It’s taken me twenty years to get around to reading Chocolat by Joanne Harris, and now that I’ve finished it I’m determined not to leave it as long to read the rest of the series.
The story follows chocolatier Vianne Rocher as she arrives in the small Catholic town of Lansquenet with her daughter, Anouk, and sets about opening and running a chocolaterie during the period of Lent. At first the locals are cautious and in some cases even hostile towards Vianne, but slowly they begin to frequent her shop, much to the chagrin of the local priest, Père Francis Reynaud. Enflaming Père Reynauld’s anger even further is the arrival of a group of river gypsies, who the locals see as trouble but who are openly welcomed by Vianne and the town’s matriarch, Armande Voizin.

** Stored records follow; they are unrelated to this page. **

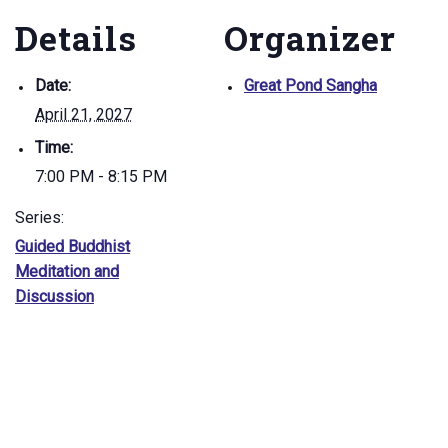
Details
Organizer
Date:
Great Pond Sangha
April 21, 2027
Time:
7:00 PM - 8:15 PM
Series:
Guided Buddhist
Meditation and
Discussion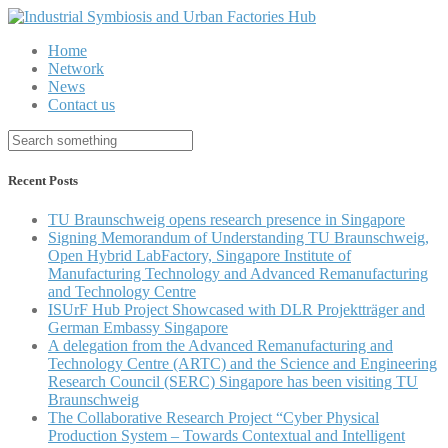
Home
Network
News
Contact us
Recent Posts
TU Braunschweig opens research presence in Singapore
Signing Memorandum of Understanding TU Braunschweig,
Open Hybrid LabFactory, Singapore Institute of
Manufacturing Technology and Advanced Remanufacturing
and Technology Centre
ISUrF Hub Project Showcased with DLR Projektträger and
German Embassy Singapore
A delegation from the Advanced Remanufacturing and
Technology Centre (ARTC) and the Science and Engineering
Research Council (SERC) Singapore has been visiting TU
Braunschweig
The Collaborative Research Project “Cyber Physical
Production System – Towards Contextual and Intelligent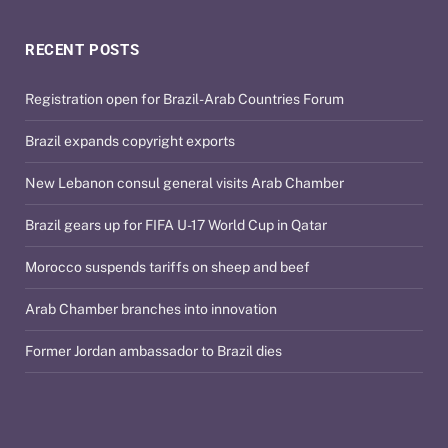
RECENT POSTS
Registration open for Brazil-Arab Countries Forum
Brazil expands copyright exports
New Lebanon consul general visits Arab Chamber
Brazil gears up for FIFA U-17 World Cup in Qatar
Morocco suspends tariffs on sheep and beef
Arab Chamber branches into innovation
Former Jordan ambassador to Brazil dies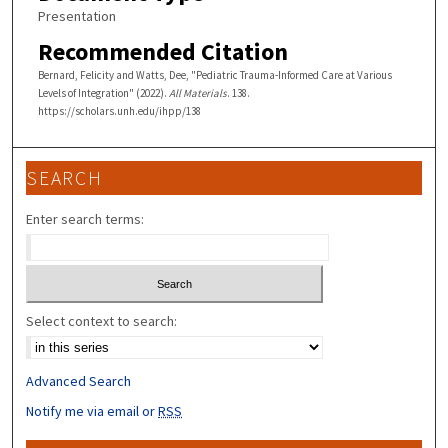
Presentation
Recommended Citation
Bernard, Felicity and Watts, Dee, "Pediatric Trauma-Informed Care at Various
Levels of Integration" (2022).
All Materials
. 138.
https://scholars.unh.edu/ihpp/138
SEARCH
Enter search terms:
Select context to search:
Advanced Search
Notify me via email or
RSS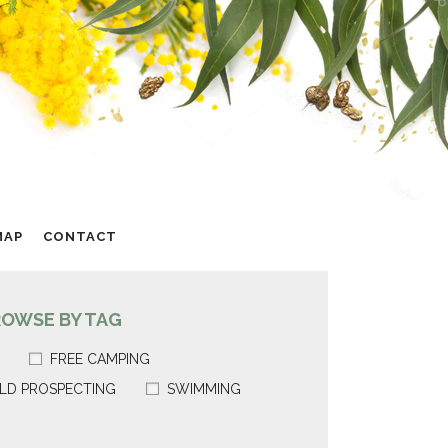
MAP
CONTACT
ROWSE BY TAG
FREE CAMPING
LD PROSPECTING
SWIMMING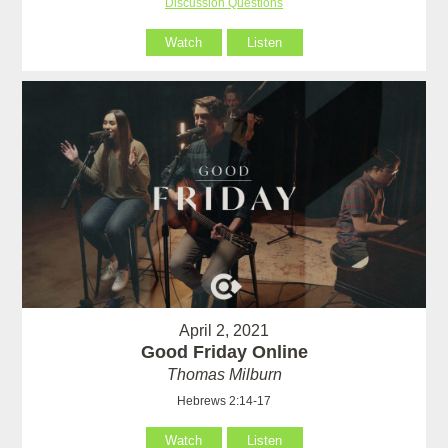
Discussion Questions
Watch
Listen
April 2, 2021
Good Friday Online
Thomas Milburn
Hebrews 2:14-17
Watch
Listen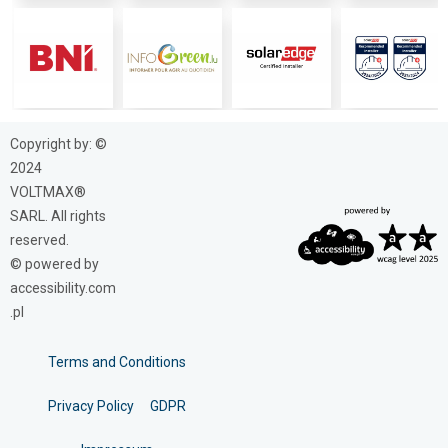
Copyright by: ©
2024
VOLTMAX®
SARL. All rights
reserved.
© powered by
accessibility.com
.pl
Terms and Conditions
Privacy Policy
GDPR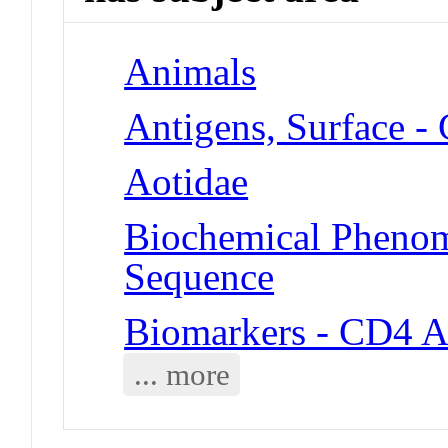
Animals
Antigens, Surface -
Aotidae
Biochemical Pheno
Sequence
Biomarkers - CD4 A
... more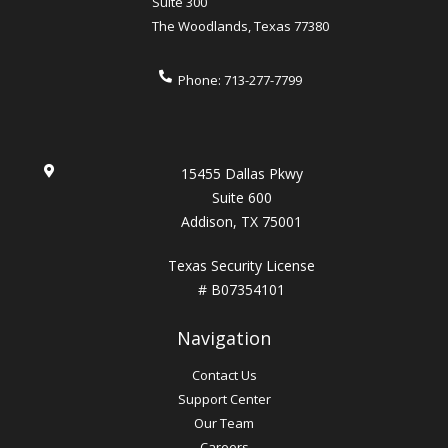
Suite 300
The Woodlands
,
Texas
77380
Phone:
713-277-7799
15455 Dallas Pkwy
Suite 600
Addison, TX 75001
Texas Security License
# B07354101
Navigation
Contact Us
Support Center
Our Team
Careers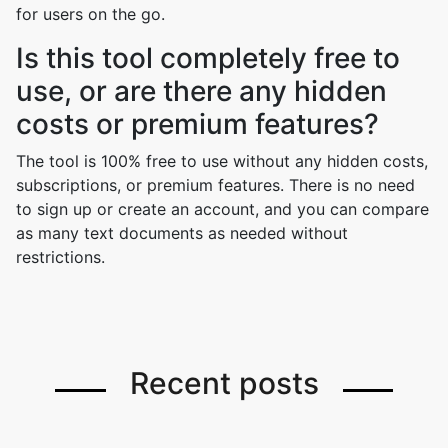
for users on the go.
Is this tool completely free to
use, or are there any hidden
costs or premium features?
The tool is 100% free to use without any hidden costs,
subscriptions, or premium features. There is no need
to sign up or create an account, and you can compare
as many text documents as needed without
restrictions.
Recent posts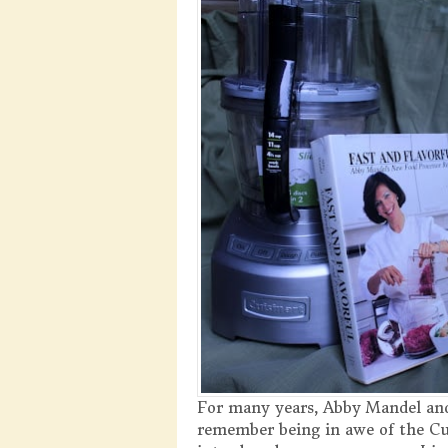
For many years, Abby Mandel and
remember being in awe of the Cui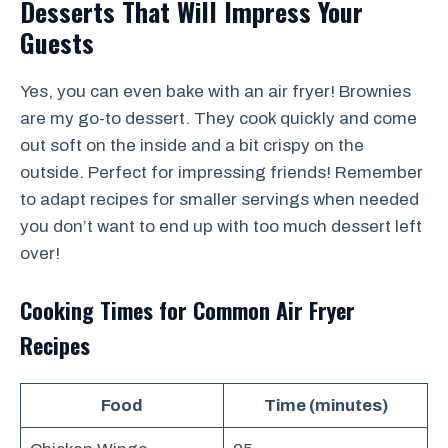
Desserts That Will Impress Your
Guests
Yes, you can even bake with an air fryer! Brownies
are my go-to dessert. They cook quickly and come
out soft on the inside and a bit crispy on the
outside. Perfect for impressing friends! Remember
to adapt recipes for smaller servings when needed
you don’t want to end up with too much dessert left
over!
Cooking Times for Common Air Fryer
Recipes
Food
Time (minutes)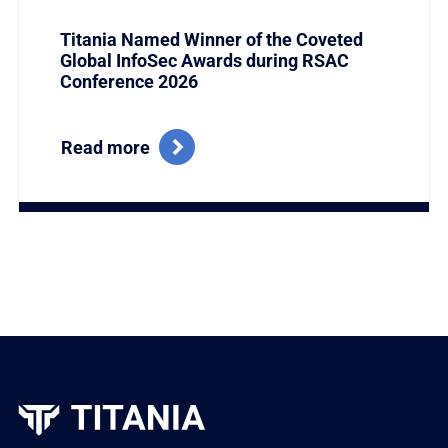
Titania Named Winner of the Coveted
Global InfoSec Awards during RSAC
Conference 2026
Read more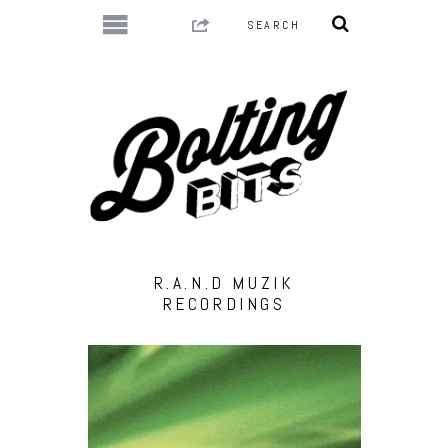
R.A.N.D MUZIK
RECORDINGS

The narrative alternates between Vianne and Reynaud’s points of view, and quickly establishes the conflict between the staid rigidity of Reynaud’s religious beliefs and Vianne’s more whimsical openness. The Père sees Vianne and her chocolaterie as a force of evil, invading and corrupting his flock and his town, while Vianne herself simply wants to settle down with her daughter and spread a little happiness.
There’s a fair amount of magic in this book, but it’s a subtle magic, a magic of the heart and the soul. Vianne is able to read her customers, identifying their favourite confection with almost absolute perfection. Through the narrative we learn that her mother was a card reader, constantly in fear of a shadowy figure known simply as the Black Man. This fear resulted in Vianne and her mother being constantly in motion, never staying in one place for long. Even after the death of her mother Vianne has felt the need to keep moving, dragging her daughter along behind her despite a desire to eventually settle down.
Secrets also play a large part in the narrative. Père Reynauld’s secrets darken his religious fervour and guide his conflict with Vianne. Then there’s the mystery of Vianne’s past, a subtle suggestion that perhaps her mother may have stolen a child and made that child her own. The townsfolk have their own secrets, some shameful, some upsetting. As Vianne gains the trust and friendship of the town some of those secrets are brought to the fore, bringing conflicts with them.
Finally, this is a book about letting go. Letting go of the child you cherish, letting go of your preconceptions, letting go of anger and hatred. It’s about letting those we love make their own decisions and forgiving those who hurt us, whether by choice or accident. And it’s about letting go of those we love when it’s their time to move on.
It’s a long time since I saw the movie so I can’t make any sort of reasonable judgement between the two. What can I say with certainty is that this is a book full of emotion and one I will carry with me for a long time. A solid five stars.